Thursday, January 21, 2016

Roger Federer powers through to the 3rd round of Australian Open









menstennisforums.com

Roger Federer had practised with Alexandr Dolgopolov as recently as the off-season in Dubai. So the No. 3 seed knew good and well that the 35th-ranked Ukrainian had the fitness, the speed and the tennis IQ to makes things difficult for him in the second round in Melbourne.

The Swiss kept that all in check on Wednesday in Rod Laver Arena by simply serving his way past his 27-year-old challenger, charting 25 aces and winning 88 per cent (43 of 49) of his first-serve points in a straight-sets 6-3, 7-5, 6-1 win. He could face Grigor Dimitrov next, should the Bulgarian get past Argentine Marco Trungelliti.

The first opening came in the sixth game of the first set, Federer breaking the Ukrainian at love with a clean backhand winner. Serving for the set at 5-3, he fired three aces to take the set in 26 minutes.

The second set remained on serve through 10 games when three straight errors from Dolgopolov handed a break to Federer, who then stepped up to the service stripe to secure a commanding two-sets-to-love lead. Three breaks in the final set were just too much for Dolgopolov to overcome in the 92-minute loss.

Federer is looking to become only the third man in history to win five Australian Open singles titles after Roy Emerson (six) and Novak Djokovic (five).

Dolgopolov’s best Grand Slam result came at the Australian Open in 2011, when he reached the quarter-finals (l. to Andy Murray). He defeated Jo-Wilfried Tsonga and Robin Soderling in five sets to become just the second Ukrainian man to reach the last eight at a major.
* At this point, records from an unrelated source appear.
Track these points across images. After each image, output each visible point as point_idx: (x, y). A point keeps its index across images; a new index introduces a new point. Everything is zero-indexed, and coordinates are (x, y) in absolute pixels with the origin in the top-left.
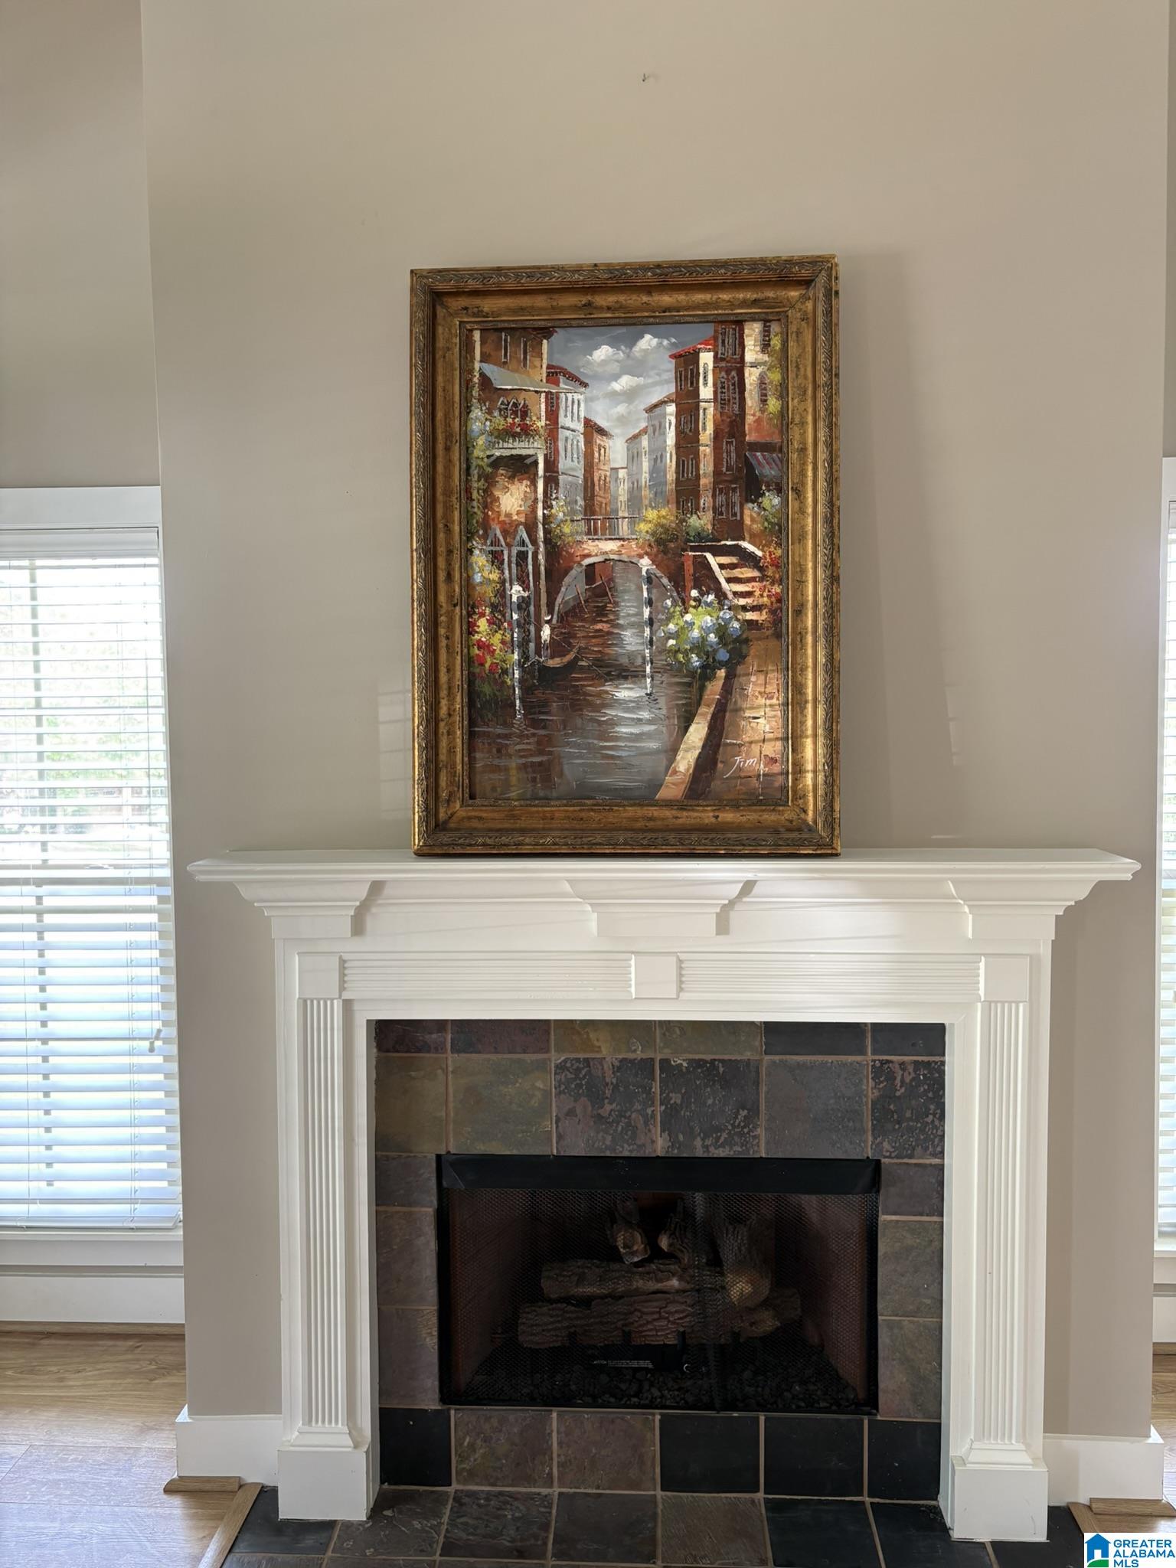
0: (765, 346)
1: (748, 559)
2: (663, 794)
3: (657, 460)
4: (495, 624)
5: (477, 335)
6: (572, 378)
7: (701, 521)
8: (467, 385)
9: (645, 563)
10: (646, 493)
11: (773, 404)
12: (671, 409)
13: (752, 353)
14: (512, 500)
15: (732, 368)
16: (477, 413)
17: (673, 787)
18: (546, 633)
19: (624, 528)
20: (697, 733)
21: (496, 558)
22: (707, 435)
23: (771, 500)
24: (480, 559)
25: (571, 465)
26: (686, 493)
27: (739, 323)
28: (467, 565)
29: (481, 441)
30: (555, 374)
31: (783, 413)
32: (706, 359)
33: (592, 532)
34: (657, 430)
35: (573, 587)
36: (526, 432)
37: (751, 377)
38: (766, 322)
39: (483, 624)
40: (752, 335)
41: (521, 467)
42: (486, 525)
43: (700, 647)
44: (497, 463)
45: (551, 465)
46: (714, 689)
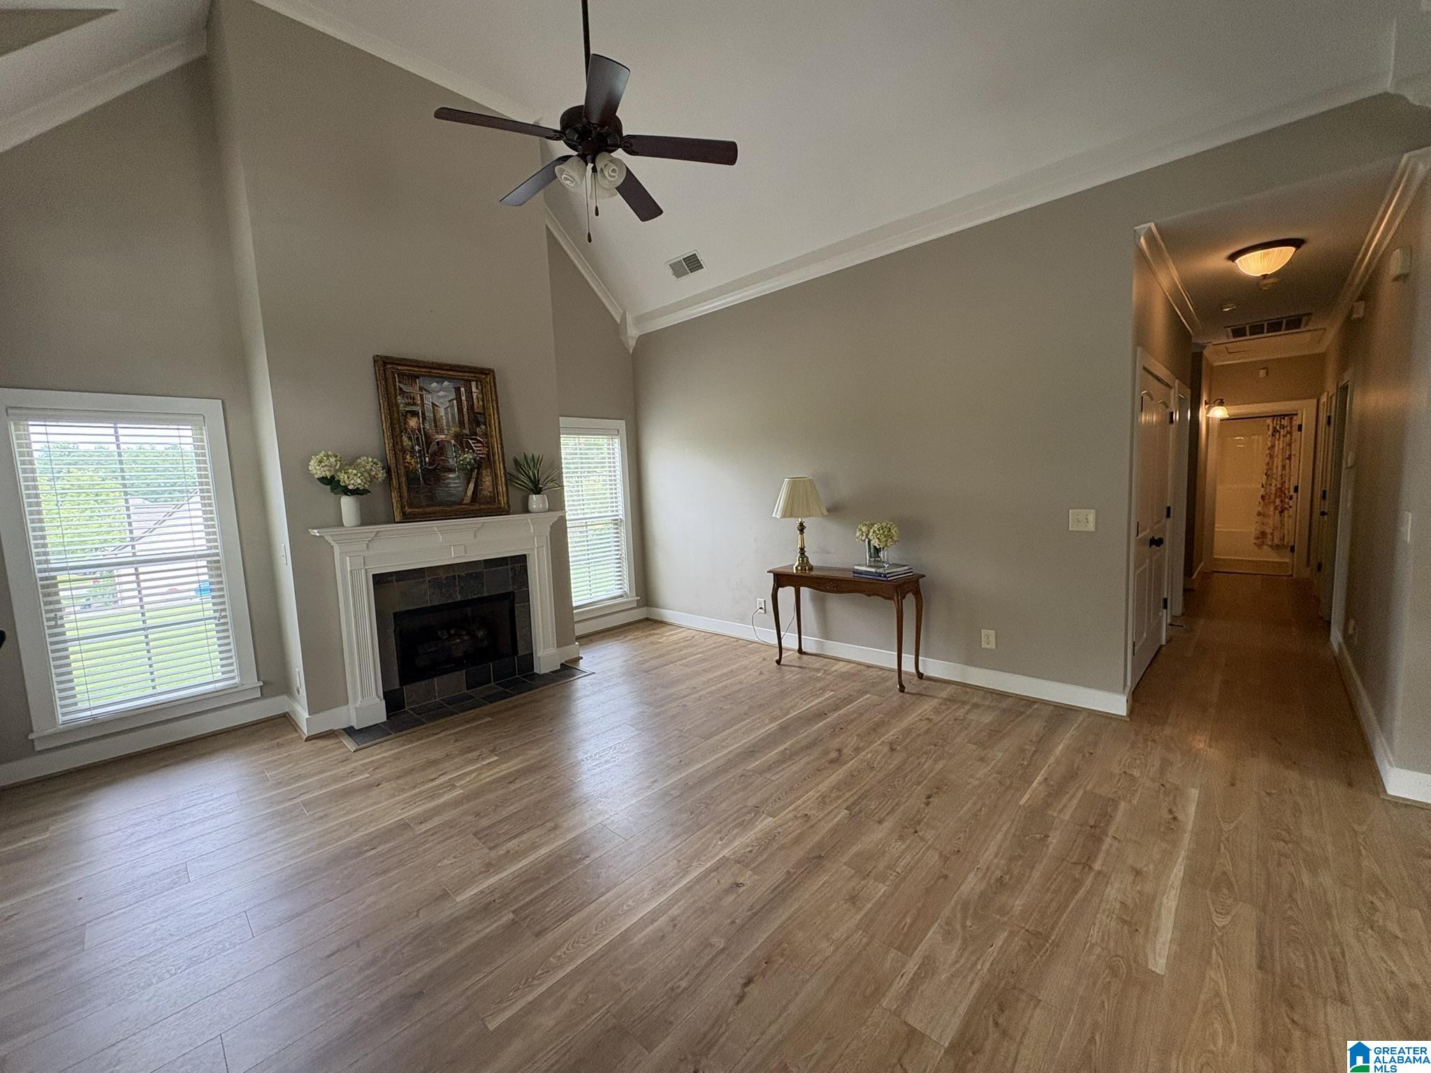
0: (477, 388)
1: (479, 442)
2: (464, 502)
3: (453, 415)
4: (412, 457)
5: (396, 375)
6: (426, 390)
7: (466, 431)
8: (395, 389)
9: (453, 442)
10: (451, 424)
11: (481, 403)
12: (455, 402)
13: (474, 389)
14: (413, 422)
15: (469, 393)
16: (399, 397)
17: (467, 500)
18: (427, 459)
19: (446, 432)
20: (472, 486)
21: (410, 438)
22: (465, 410)
23: (483, 427)
24: (405, 439)
25: (429, 415)
26: (462, 423)
27: (470, 381)
28: (401, 441)
29: (401, 405)
30: (421, 389)
31: (484, 406)
32: (463, 389)
33: (437, 433)
34: (452, 406)
35: (434, 448)
36: (415, 404)
37: (475, 396)
38: (477, 382)
39: (408, 456)
40: (474, 384)
41: (414, 414)
42: (406, 429)
43: (469, 463)
44: (407, 412)
45: (423, 414)
46: (474, 474)
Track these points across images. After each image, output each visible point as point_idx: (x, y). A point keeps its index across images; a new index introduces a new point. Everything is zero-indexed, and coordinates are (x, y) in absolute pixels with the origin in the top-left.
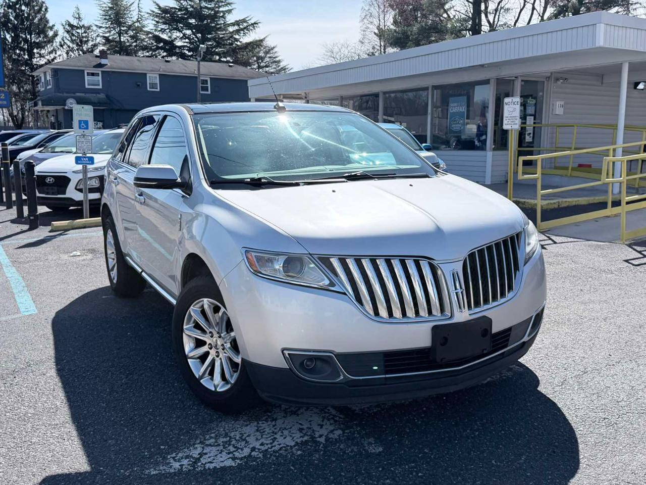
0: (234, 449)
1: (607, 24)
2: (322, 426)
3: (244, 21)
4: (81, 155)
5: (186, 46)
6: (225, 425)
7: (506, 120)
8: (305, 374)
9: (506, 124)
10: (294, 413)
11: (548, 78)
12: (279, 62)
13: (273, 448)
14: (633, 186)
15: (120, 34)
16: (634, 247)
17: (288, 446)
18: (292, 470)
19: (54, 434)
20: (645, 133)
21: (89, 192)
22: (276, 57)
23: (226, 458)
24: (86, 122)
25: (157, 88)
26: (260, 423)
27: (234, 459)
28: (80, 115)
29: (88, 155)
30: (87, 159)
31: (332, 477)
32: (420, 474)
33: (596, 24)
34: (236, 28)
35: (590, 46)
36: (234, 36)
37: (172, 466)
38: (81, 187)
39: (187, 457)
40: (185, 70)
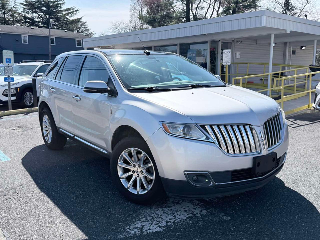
0: (158, 222)
1: (267, 16)
2: (195, 209)
3: (71, 9)
4: (7, 77)
5: (40, 21)
6: (146, 211)
7: (224, 60)
8: (195, 183)
9: (224, 62)
10: (178, 203)
11: (233, 41)
12: (88, 30)
13: (177, 221)
14: (276, 92)
15: (4, 14)
16: (288, 119)
17: (183, 219)
18: (192, 231)
19: (57, 222)
20: (281, 66)
21: (12, 96)
22: (87, 28)
23: (156, 227)
24: (10, 60)
25: (27, 42)
26: (163, 209)
27: (160, 227)
28: (6, 56)
29: (11, 77)
30: (10, 79)
31: (214, 233)
32: (254, 228)
33: (262, 16)
34: (67, 12)
35: (259, 26)
36: (66, 16)
37: (130, 233)
38: (6, 94)
39: (136, 228)
40: (42, 33)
Federer wasn't the only one turning in a big serving performance on Day 3. No. 6 seed Tomas Berdychlost just two points on his first serve (37 for 39) in dispatching Mirza Basic of Bosnia and Herzegovina 6-4, 6-0, 6-3 in 98 minutes, 15 aces among the Czech's 43 winners. Forty-nine unforced errors proved Spaniard Nicolas Almagro's undoing in a 6-3, 6-1, 6-3 loss to 19th seed Dominic Thiem of Austria. Thiem finished with 28 winners to 14 unforced errors in the one-hour and 40-minute victory.